Maar hoe handig ze ook zijn, afkortingen werken pas als ze door een brede groep mensen begrepen en gedragen worden. Je ziet ook dat veel vaktaal afkortingen bevat die alleen door de profs en goed geïnformeerde amateurs begrepen worden. Maar soms groeit een afkorting uit het jasje van de vaktaal, en wordt zij algemeen gebruikt – vaak terwijl de meeste mensen dan niet eens weten wat letters precies betekenen. Wie kan er bijvoorbeeld uit zijn mouw schudden waar ADSL voor staat? Of VHS? Of GSM?
Samenstellingen
Een vraag apart is wat je moet doen met afkortingen als je ze wilt koppelen aan andere woorden. Oftewel: hoe ziet een samenstelling met een afkorting eruit? In bijna alle gevallen is het antwoord: zet een streepje tussen de afkorting en het andere deel van de samenstelling. Dit geldt als de afkorting aan het begin van de samenstelling staat, maar ook als zij aan het eind staat. Je schrijft dus:
- hbo-opleiding
- super-pc
- tv-toestel
- kleuren-tv
Hierbij zijn (hoe kan het ook anders) een paar kanttekeningen te maken. Om te beginnen is er het achtervoegsel -er, dat je gebruikt om een persoon aan te duiden die met het afgekorte begrip te maken heeft. Dit -er koppel je niet met een streepje aan een afkorting, maar met een apostrof.
Het is dus IT-specialist, maar IT’er. En het is vwo-school, maar vwo’er.
Ook in het meervoud gebruik je een apostrof om een ‑s of een ‑en aan een afkorting te koppelen: het zijn dus tv’s, pc’s, Citroën DS’en etc.
Hoofdletters of niet?
De GOV (Grote Onbeantwoorde Vraag) in het land der afkortingen is: hoe zit het met het schrijven van hoofdletters/kleine letters en punten/geen punten. De Nederlandse Taalunie (de hoeder van het Groene Boekje) schrijft btw en apk met kleine letters, maar je ziet dit zo vaak in kapitalen geschreven dat je hier niet echt van een strikte normspelling kunt spreken.

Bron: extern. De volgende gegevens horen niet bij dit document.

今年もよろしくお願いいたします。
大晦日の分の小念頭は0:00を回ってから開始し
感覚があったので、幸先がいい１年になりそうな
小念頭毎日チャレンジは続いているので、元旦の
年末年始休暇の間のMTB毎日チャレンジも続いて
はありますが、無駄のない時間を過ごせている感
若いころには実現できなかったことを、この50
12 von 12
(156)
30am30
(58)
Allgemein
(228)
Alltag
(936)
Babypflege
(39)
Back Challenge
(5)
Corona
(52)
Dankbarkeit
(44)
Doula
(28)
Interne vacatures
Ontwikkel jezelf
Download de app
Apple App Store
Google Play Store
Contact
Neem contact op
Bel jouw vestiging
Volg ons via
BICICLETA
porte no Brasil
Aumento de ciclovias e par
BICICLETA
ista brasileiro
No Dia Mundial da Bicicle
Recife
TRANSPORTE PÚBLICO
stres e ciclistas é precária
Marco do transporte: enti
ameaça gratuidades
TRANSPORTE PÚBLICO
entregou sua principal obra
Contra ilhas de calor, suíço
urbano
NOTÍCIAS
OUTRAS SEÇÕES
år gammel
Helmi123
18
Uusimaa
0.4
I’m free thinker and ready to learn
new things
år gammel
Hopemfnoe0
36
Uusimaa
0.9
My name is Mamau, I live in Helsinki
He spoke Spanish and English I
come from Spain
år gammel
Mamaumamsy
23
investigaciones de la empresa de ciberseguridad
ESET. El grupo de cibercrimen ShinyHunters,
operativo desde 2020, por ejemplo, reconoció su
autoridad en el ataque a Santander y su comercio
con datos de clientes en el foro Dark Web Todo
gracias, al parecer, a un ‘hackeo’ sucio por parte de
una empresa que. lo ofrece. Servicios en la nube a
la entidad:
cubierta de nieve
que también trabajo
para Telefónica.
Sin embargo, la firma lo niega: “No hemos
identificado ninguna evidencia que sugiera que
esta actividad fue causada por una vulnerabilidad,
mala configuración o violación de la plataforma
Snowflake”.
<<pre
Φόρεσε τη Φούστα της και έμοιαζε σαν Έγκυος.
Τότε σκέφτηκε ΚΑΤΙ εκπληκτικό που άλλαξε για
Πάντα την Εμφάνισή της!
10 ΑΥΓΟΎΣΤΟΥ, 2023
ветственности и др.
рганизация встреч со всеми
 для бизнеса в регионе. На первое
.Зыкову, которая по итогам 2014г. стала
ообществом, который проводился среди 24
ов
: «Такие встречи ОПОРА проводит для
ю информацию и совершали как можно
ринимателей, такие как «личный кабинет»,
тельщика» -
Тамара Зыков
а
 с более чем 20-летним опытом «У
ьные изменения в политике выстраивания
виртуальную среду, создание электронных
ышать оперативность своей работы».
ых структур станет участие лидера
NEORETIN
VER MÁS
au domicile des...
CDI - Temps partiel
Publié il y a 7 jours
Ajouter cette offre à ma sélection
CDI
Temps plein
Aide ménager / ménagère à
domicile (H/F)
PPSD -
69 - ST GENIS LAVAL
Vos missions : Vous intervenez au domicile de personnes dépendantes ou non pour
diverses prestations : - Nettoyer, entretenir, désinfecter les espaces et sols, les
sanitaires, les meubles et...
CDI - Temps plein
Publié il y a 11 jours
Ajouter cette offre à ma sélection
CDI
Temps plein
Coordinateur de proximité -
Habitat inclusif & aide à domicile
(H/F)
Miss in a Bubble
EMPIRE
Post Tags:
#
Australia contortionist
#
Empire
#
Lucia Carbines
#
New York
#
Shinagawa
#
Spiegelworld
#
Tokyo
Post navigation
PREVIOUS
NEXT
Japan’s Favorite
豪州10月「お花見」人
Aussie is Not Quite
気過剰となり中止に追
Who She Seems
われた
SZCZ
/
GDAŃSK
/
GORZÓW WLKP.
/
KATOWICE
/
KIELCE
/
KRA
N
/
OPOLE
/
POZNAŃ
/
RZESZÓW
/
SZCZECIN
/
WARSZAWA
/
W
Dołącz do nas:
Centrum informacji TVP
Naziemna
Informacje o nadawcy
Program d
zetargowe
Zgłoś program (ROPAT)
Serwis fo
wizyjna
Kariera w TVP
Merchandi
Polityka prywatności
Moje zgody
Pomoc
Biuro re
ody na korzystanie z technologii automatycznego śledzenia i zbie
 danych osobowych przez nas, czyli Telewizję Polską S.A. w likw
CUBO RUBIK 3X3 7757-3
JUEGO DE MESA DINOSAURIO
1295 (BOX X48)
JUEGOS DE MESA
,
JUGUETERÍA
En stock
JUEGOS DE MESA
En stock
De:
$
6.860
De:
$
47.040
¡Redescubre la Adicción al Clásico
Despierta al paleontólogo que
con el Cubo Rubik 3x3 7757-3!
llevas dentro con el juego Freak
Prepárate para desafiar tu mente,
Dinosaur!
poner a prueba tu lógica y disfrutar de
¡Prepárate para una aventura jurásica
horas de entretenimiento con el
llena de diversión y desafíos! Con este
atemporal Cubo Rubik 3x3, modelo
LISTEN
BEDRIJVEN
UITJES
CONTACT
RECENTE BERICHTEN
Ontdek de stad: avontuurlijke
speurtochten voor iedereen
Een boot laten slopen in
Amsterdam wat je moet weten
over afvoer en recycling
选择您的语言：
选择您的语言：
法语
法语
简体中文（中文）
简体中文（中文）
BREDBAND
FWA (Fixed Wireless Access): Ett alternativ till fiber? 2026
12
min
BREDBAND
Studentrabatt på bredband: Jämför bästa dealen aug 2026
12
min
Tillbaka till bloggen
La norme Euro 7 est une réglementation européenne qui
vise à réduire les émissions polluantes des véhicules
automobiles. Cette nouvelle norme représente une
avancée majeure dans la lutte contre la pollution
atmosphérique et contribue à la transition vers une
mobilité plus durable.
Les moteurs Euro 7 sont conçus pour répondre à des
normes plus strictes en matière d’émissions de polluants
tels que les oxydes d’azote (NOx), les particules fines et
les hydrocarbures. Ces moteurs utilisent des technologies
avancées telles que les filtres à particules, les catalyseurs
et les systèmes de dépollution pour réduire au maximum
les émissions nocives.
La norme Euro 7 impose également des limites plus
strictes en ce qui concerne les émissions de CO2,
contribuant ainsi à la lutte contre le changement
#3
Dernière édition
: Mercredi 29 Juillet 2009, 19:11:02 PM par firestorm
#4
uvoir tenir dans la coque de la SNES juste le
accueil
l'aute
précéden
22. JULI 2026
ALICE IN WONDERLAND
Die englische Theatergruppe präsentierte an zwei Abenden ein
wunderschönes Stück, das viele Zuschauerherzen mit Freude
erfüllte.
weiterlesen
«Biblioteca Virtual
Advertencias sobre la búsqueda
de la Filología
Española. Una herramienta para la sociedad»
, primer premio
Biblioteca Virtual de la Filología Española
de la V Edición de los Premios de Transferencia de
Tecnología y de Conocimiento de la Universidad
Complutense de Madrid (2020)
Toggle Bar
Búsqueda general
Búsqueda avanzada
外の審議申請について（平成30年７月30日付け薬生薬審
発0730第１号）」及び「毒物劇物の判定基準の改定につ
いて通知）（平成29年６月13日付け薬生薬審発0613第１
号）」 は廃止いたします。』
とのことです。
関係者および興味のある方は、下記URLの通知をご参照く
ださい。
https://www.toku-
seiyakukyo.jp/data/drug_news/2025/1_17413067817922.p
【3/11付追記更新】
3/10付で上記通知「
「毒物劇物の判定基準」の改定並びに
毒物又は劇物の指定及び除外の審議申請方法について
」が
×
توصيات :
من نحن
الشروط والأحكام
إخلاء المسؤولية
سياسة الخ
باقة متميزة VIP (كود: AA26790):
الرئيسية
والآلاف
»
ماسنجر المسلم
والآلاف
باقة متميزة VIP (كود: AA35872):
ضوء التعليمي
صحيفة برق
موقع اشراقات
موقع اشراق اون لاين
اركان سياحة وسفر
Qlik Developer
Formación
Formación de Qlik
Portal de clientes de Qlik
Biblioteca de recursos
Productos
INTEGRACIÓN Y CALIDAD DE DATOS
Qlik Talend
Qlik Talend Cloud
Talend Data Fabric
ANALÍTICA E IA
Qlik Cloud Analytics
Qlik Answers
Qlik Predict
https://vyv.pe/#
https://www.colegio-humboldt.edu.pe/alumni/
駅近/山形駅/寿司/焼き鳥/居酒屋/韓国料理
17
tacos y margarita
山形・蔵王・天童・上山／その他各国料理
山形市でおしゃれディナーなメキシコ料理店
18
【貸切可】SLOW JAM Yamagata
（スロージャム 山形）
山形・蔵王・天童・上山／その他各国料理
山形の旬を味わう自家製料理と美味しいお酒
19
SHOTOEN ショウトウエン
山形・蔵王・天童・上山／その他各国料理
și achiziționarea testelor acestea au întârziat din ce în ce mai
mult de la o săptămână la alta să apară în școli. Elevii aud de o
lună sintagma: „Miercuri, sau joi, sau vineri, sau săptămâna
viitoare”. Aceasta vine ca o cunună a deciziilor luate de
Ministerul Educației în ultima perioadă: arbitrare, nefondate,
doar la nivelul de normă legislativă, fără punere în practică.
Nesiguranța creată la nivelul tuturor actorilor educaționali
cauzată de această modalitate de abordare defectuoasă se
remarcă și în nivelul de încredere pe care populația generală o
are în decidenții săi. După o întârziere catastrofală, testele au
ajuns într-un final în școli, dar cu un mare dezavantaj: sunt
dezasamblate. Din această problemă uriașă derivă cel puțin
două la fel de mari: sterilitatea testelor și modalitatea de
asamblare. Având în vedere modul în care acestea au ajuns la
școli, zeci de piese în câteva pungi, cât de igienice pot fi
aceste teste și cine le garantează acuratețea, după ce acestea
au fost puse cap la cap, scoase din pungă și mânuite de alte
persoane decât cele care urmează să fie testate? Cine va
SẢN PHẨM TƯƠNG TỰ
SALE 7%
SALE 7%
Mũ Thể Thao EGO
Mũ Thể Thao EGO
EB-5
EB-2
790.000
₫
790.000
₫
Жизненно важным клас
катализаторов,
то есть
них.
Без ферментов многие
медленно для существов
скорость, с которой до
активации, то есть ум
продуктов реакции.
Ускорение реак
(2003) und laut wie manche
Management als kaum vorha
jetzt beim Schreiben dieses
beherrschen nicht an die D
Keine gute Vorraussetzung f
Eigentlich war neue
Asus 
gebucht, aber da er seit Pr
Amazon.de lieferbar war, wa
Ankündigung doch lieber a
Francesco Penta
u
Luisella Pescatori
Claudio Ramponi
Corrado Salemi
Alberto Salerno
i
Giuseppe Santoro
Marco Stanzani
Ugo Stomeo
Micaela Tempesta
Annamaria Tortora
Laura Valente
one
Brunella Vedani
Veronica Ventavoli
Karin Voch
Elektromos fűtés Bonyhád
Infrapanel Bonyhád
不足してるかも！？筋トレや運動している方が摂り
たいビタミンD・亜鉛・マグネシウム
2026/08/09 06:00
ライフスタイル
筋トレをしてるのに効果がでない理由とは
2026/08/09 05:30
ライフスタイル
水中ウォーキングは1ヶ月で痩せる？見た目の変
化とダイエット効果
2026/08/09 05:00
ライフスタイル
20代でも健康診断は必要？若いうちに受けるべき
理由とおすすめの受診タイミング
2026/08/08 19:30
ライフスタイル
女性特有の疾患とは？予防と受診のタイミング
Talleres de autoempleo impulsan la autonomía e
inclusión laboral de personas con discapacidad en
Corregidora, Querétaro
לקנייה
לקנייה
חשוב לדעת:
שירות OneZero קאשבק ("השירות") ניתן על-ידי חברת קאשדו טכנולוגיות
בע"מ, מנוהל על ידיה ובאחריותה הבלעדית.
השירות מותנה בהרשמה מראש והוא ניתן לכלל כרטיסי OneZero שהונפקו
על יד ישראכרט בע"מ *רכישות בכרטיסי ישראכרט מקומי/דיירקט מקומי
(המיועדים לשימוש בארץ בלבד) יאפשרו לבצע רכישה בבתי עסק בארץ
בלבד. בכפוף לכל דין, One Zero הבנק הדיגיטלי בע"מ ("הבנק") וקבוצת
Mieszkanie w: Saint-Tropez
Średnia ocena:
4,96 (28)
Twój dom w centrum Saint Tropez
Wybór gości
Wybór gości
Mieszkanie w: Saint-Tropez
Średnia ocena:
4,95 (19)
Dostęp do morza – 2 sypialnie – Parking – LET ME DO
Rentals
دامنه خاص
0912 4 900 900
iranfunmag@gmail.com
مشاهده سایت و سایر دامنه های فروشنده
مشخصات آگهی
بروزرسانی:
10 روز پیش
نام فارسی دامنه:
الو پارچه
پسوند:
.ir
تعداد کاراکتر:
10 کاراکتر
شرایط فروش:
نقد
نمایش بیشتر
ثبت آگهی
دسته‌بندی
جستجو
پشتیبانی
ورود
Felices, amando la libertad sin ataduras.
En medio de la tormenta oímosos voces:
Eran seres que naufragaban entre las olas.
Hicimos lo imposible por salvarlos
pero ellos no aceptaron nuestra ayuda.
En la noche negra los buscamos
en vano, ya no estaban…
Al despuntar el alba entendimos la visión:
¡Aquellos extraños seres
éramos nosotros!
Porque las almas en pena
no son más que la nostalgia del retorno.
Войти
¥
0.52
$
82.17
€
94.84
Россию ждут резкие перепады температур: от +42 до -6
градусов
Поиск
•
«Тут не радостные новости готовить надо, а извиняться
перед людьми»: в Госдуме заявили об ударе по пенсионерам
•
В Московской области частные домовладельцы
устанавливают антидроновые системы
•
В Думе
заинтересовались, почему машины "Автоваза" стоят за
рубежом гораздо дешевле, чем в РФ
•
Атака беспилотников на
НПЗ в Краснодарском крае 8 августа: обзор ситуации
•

Toch zijn er wel een paar algemene richtlijnen. Schrijf in ieder geval afgekorte namen van bedrijven en instellingen zoals het bedrijf of de instelling het zelf doet (het is dus ABN AMRO en niet “ABN Amro”, zoals sommige kranten nog beweren). Schrijf titels van personen met kleine letters en een punt aan het eind: prof. dr. P.G.J. van Sterkenburg.
Een laatste hint: vermijd afkortingen voor gebruikelijke uitdrukkingen; schrijf die liever gewoon voluit. M.n. deze afkortingen hebben nl. m.b.t. de leesbaarheid van een tekst m.i. geen heilzame invloed.
Zoals je ziet.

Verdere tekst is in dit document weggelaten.